## Problem details:
Rewrite only the stretch of material from the line containing "part at (309, 365)" through the line containing "line at (537, 407): solid -> dashed", swapping each "position" for "location" and leaving everything else unchanged.

## Records supplied:

◆ ◆ ◆ ◆

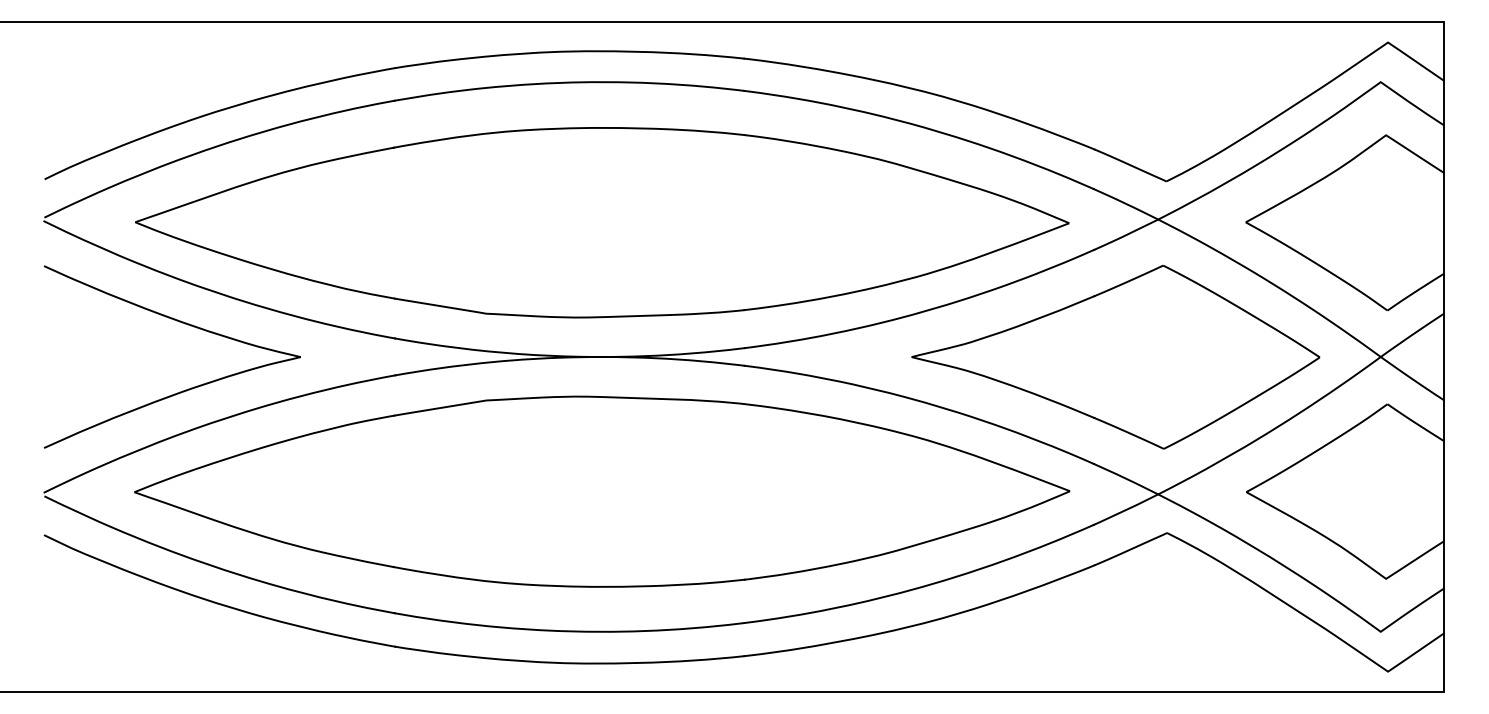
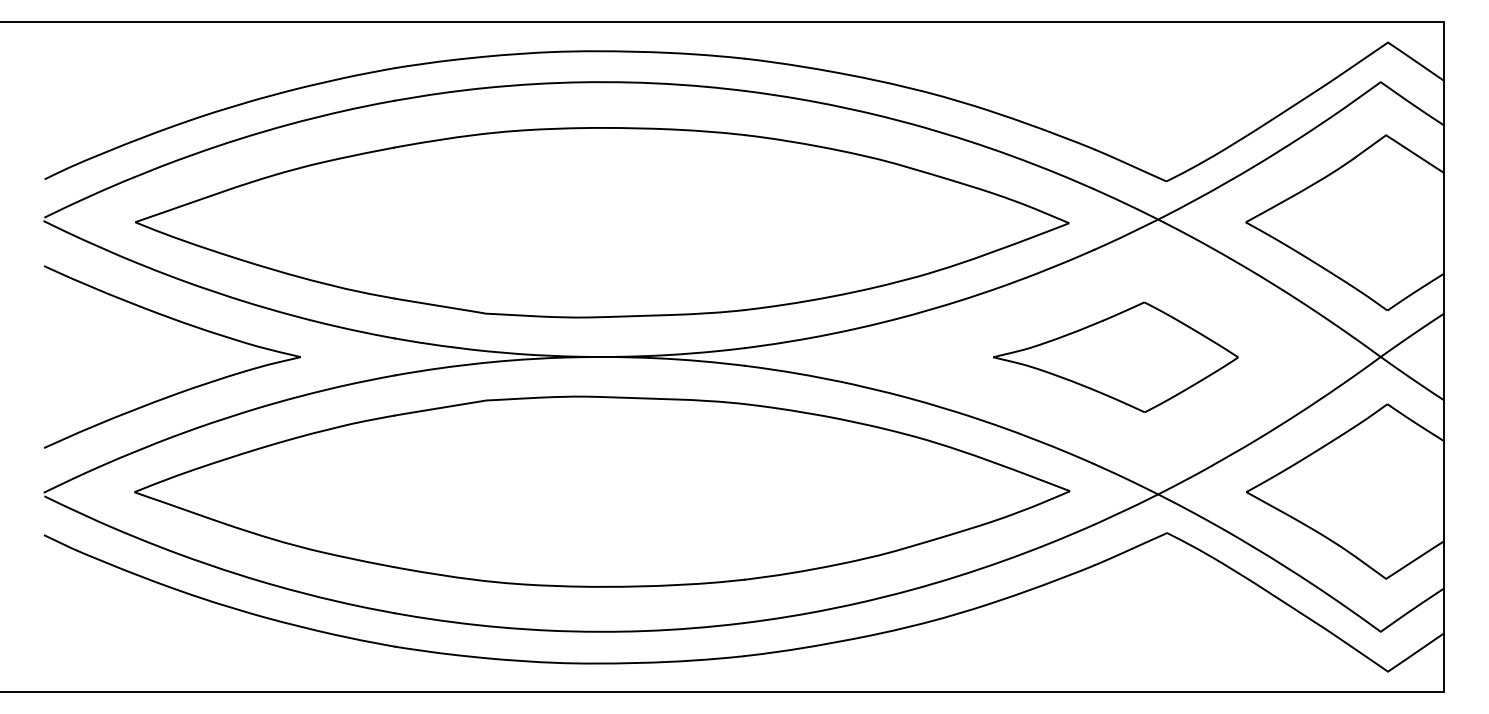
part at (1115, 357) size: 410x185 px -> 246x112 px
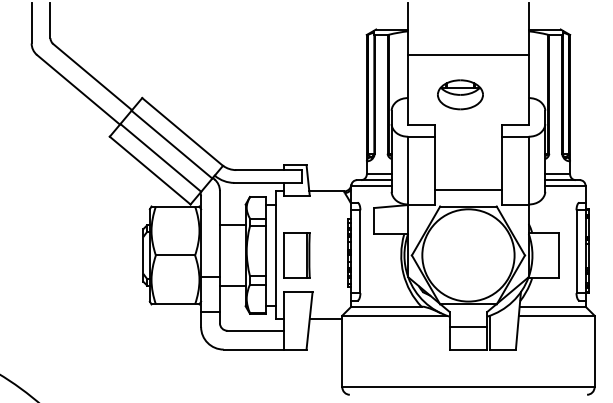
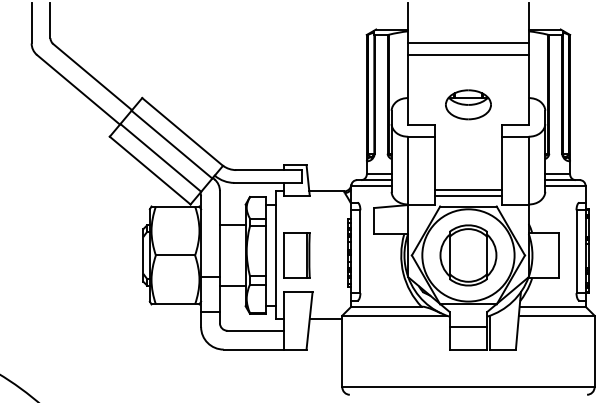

◆ ◆ ◆ ◆

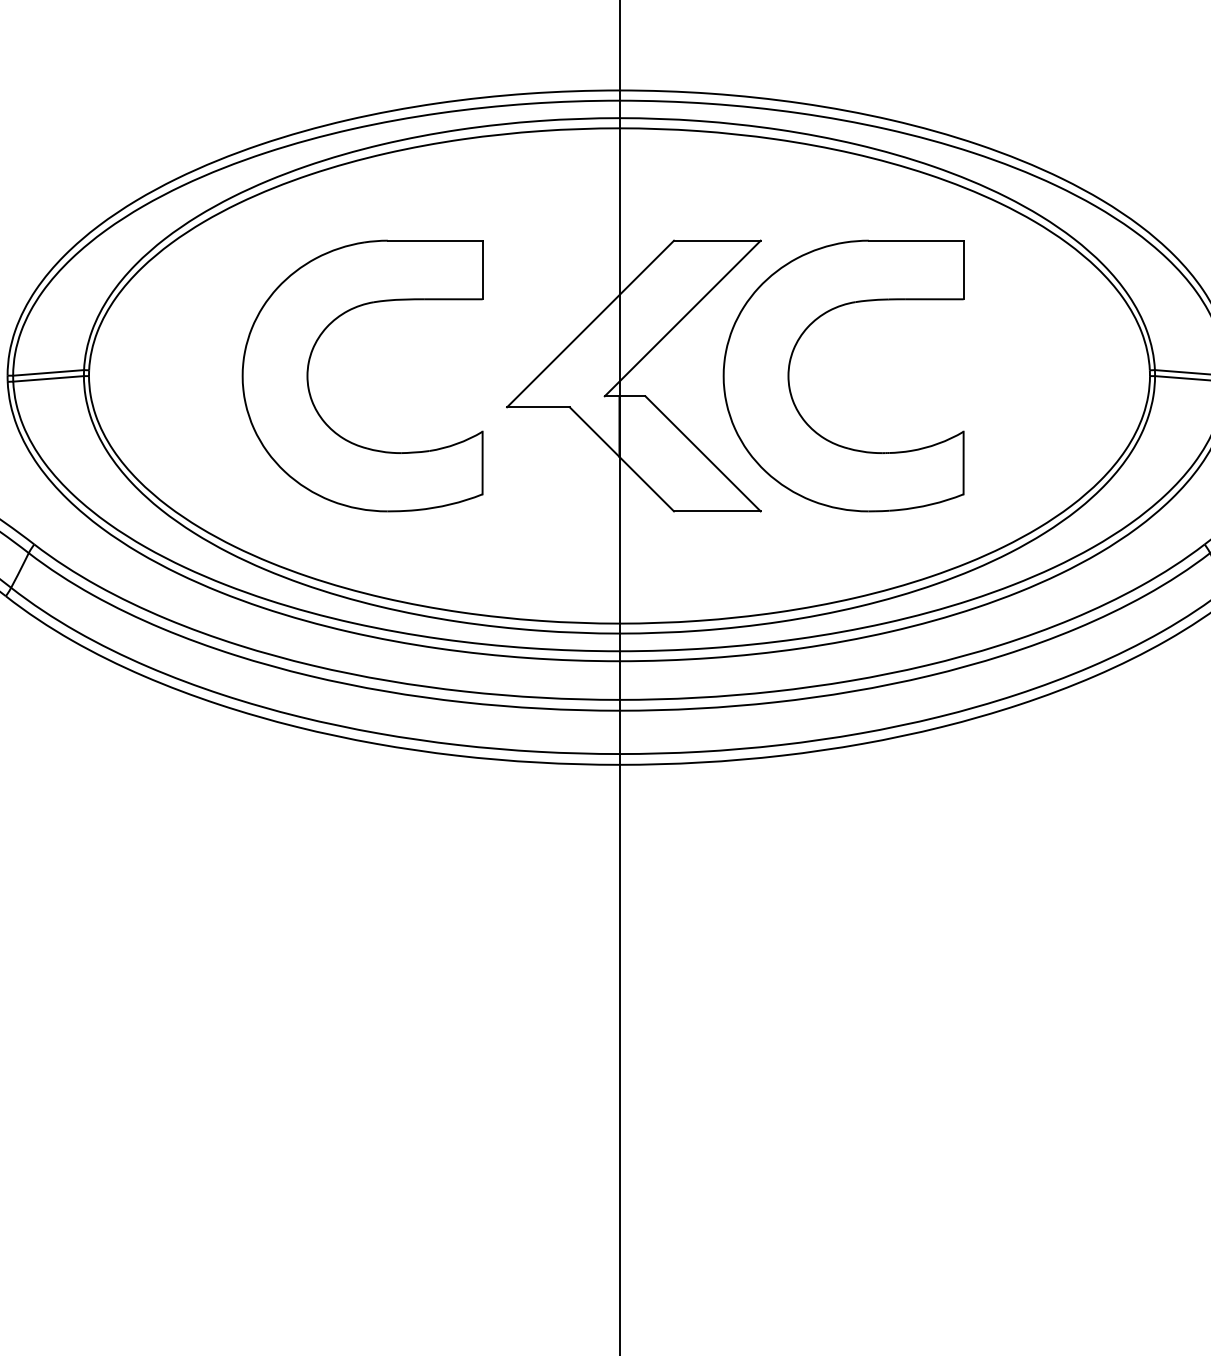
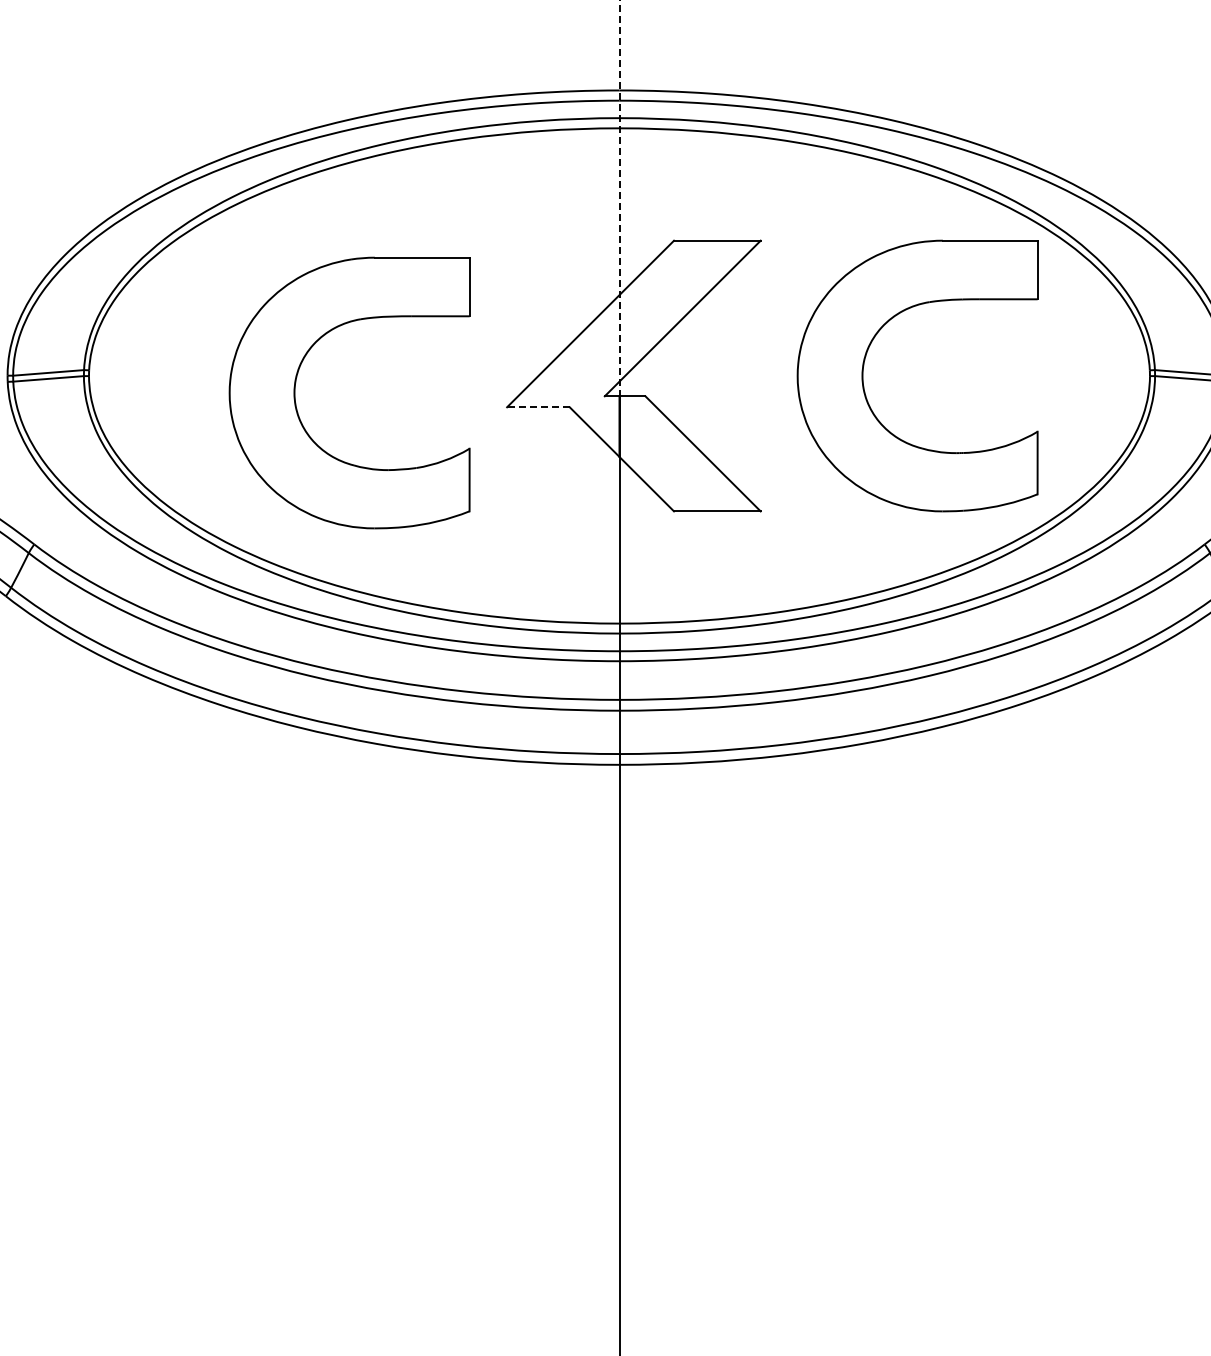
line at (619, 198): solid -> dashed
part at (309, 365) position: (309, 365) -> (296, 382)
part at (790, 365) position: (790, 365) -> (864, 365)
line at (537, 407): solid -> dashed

◆ ◆ ◆ ◆

## Written answer:
part at (309, 365) location: (309, 365) -> (296, 382)
part at (790, 365) location: (790, 365) -> (864, 365)
line at (537, 407): solid -> dashed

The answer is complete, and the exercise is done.